3.2 Alignment with intended purpose

We seek an end-use categorization that can help to reveal functional aspects of the technosphere, in its relations with both human societies and the rest of the Earth system. In the interest of avoiding ambiguity, one might imagine starting directly from the measurable physical changes in the world caused by the use or operation of a technosphere entity. For example, some entities can be used to generate heat or transfer heat from one place to another. However, if we want to link to the reasons that an entity is produced, or to the benefits it provides, this approach would be very indirect. For example, heat might be generated in a smelter to produce nickel, in a kettle to make tea, or in the boiler of a steamship to power transportation: the immediate physical change is similar, but the desired outcomes that motivate the heat production are very different. A similar problem arises if we consider the socially mediated reason to produce something, such as the desire for an expensive car as a status symbol rather than as a means of transportation. Although this may be very important in terms of societal dynamics, the same object can have different social significance at different times and in different cultures, making it hard to use as a basis for categorization.

## Tasks for this exercise
**a.** Decide whether each statement below agrees with the technosphere section above. Answer yes or no for each, and quote the words of the section that settle it.
(i) Heat produced in a smelter, a kettle, and a steamship boiler brings about a similar immediate physical change.
(ii) Starting from measurable physical changes would link directly to the reasons an entity is produced.
(iii) The social significance of an object is constant across times and cultures.
**b.** Extend the technosphere section above, picking up right after its final sentence.

## Source material

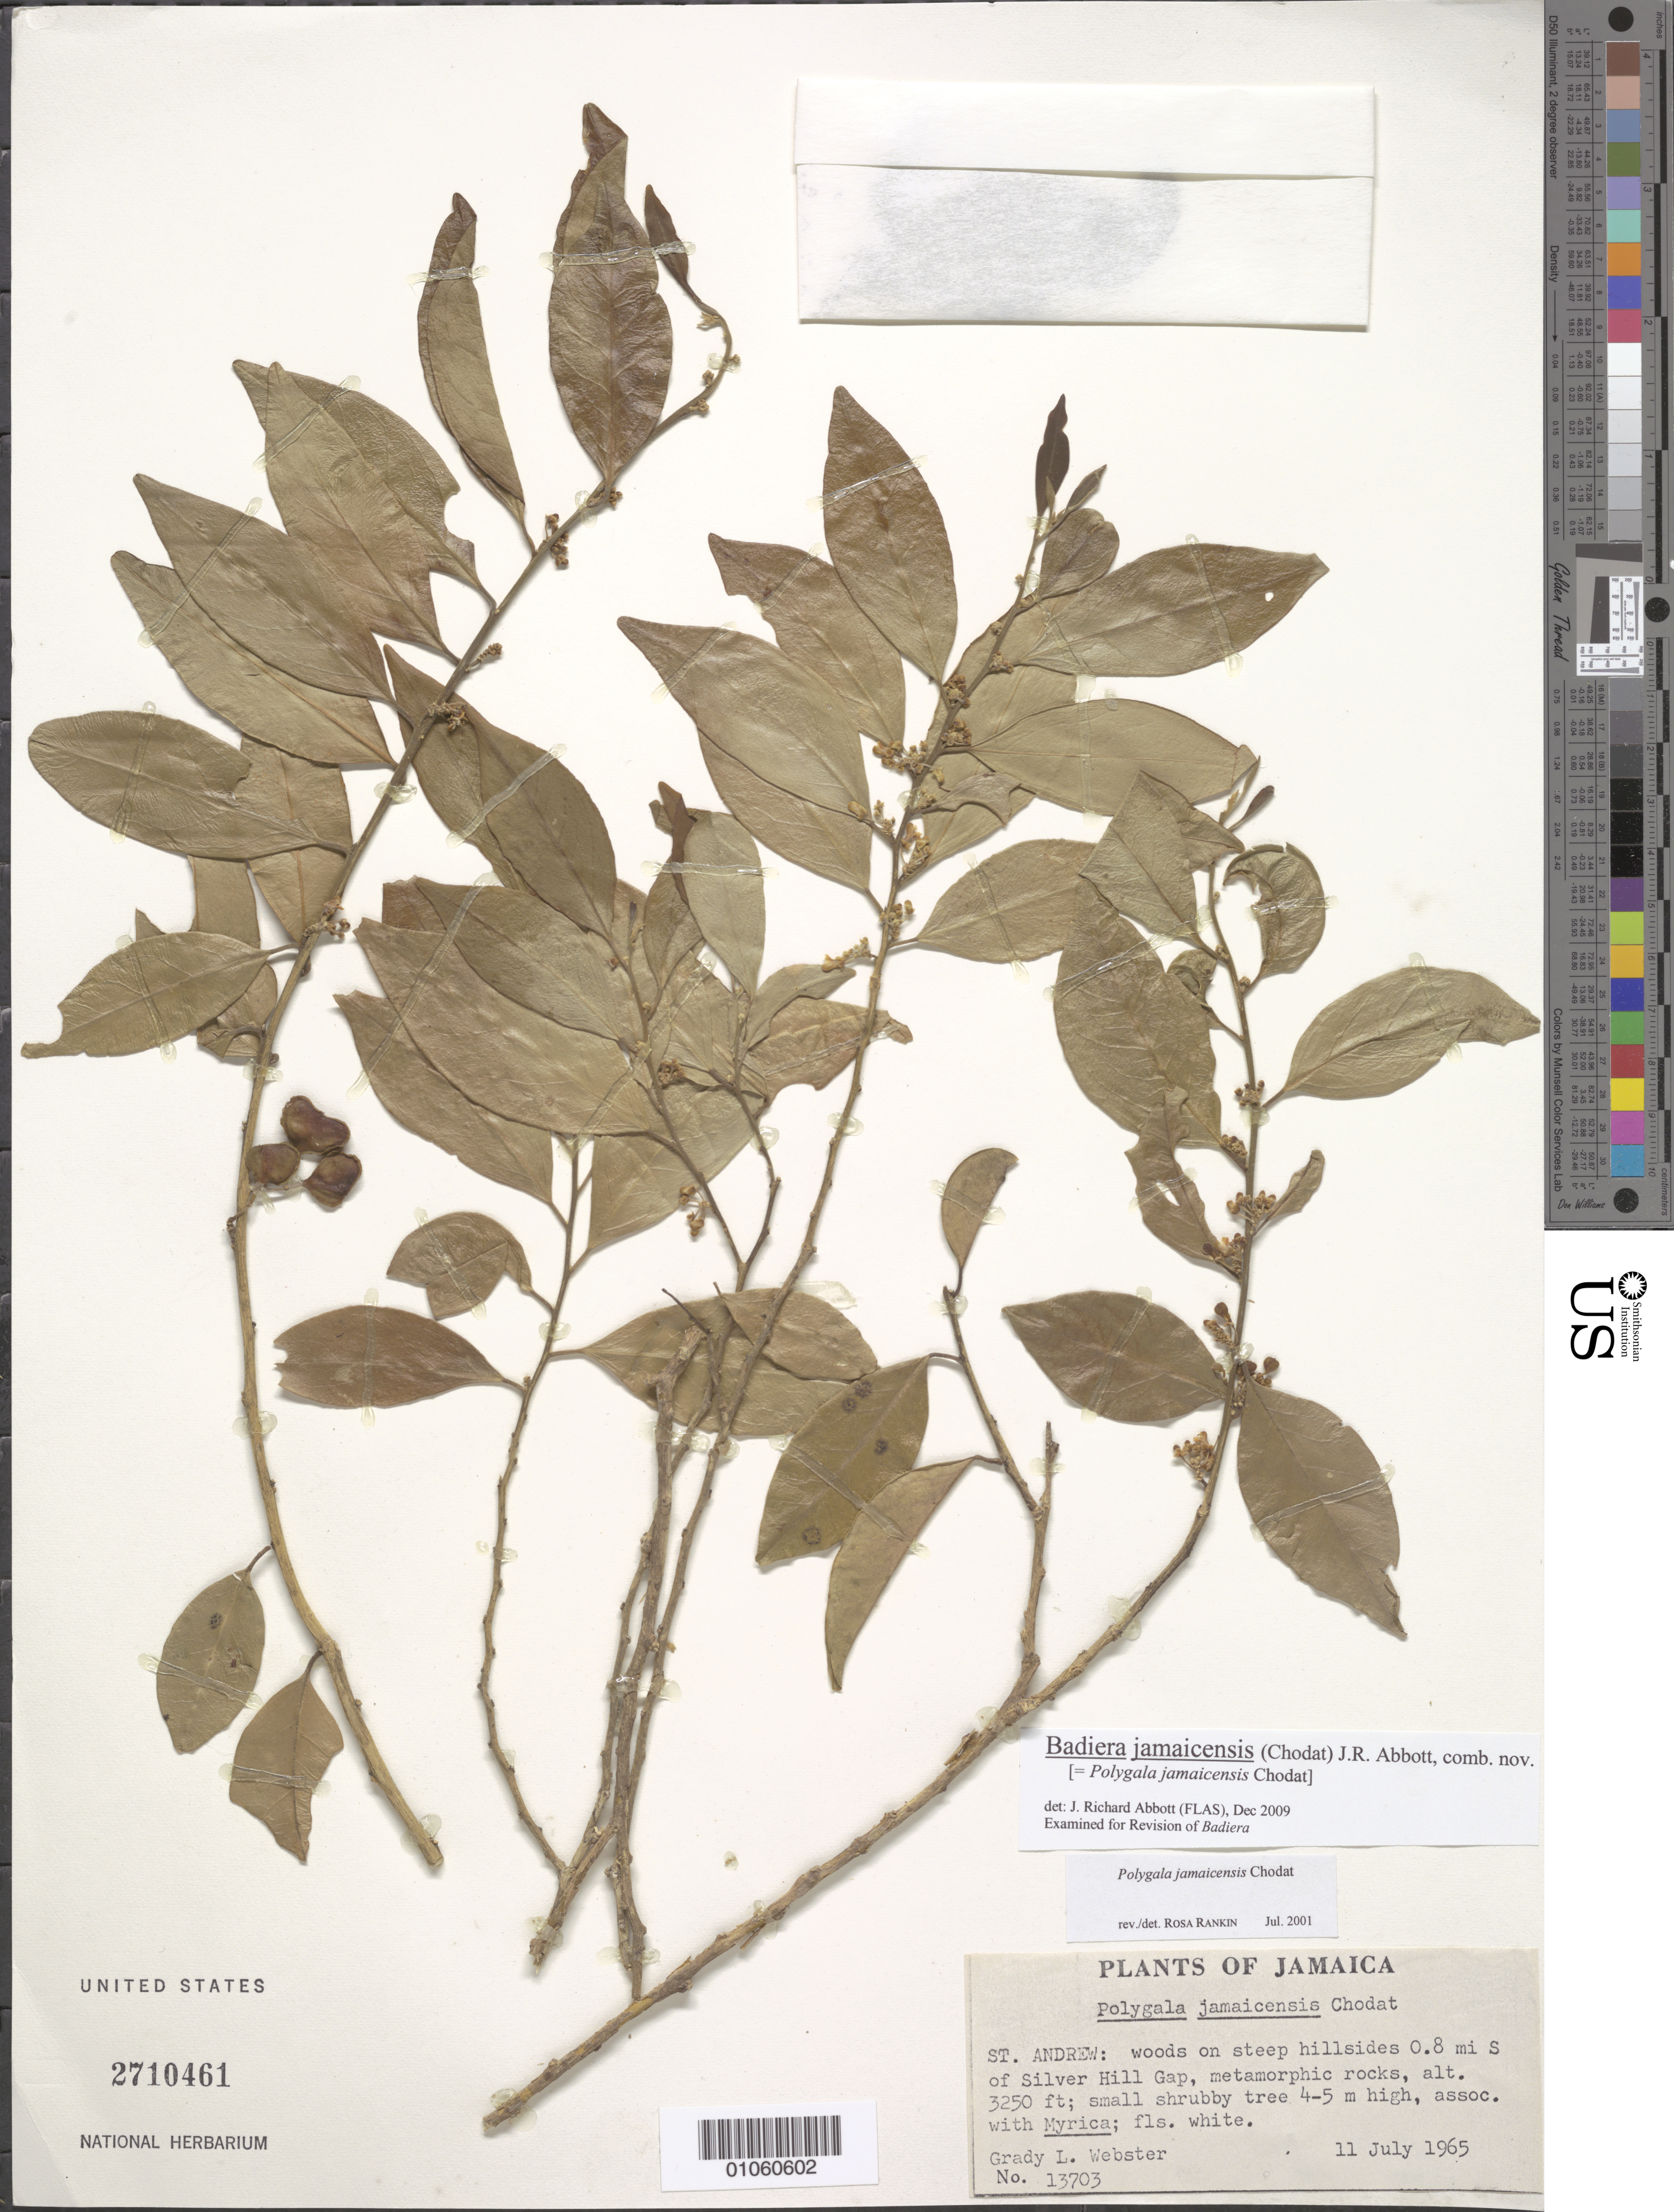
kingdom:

## Responses to the exercise
**a.**
(i) Yes: "the immediate physical change is similar"
(ii) No: "this approach would be very indirect"
(iii) No: "the same object can have different social significance at different times and in different cultures"

**b.**
We therefore choose to focus on physically oriented end-use outcomes that are aligned with human motivations. End-use outcomes are essential aspects of the technosphere, since they are what cause humans to create it – every component of the technosphere can be associated with at least one type of intended practical end use. Note that the word “motivation” is used here in a very general sense rather than in the sense of psychological theories of motivation (e.g. Maslow1943), and we could substitute it with the word “purpose”. Many end uses can be mechanistically linked to physical, material impacts on the Earth system, including energy transformations, mass transport, biosphere modification, and chemical processes. Other end uses change our surroundings, altering the context in which we spend our time. Thus, a motivation-aligned end-use perspective connects naturally to both human purpose and Earth system outcomes.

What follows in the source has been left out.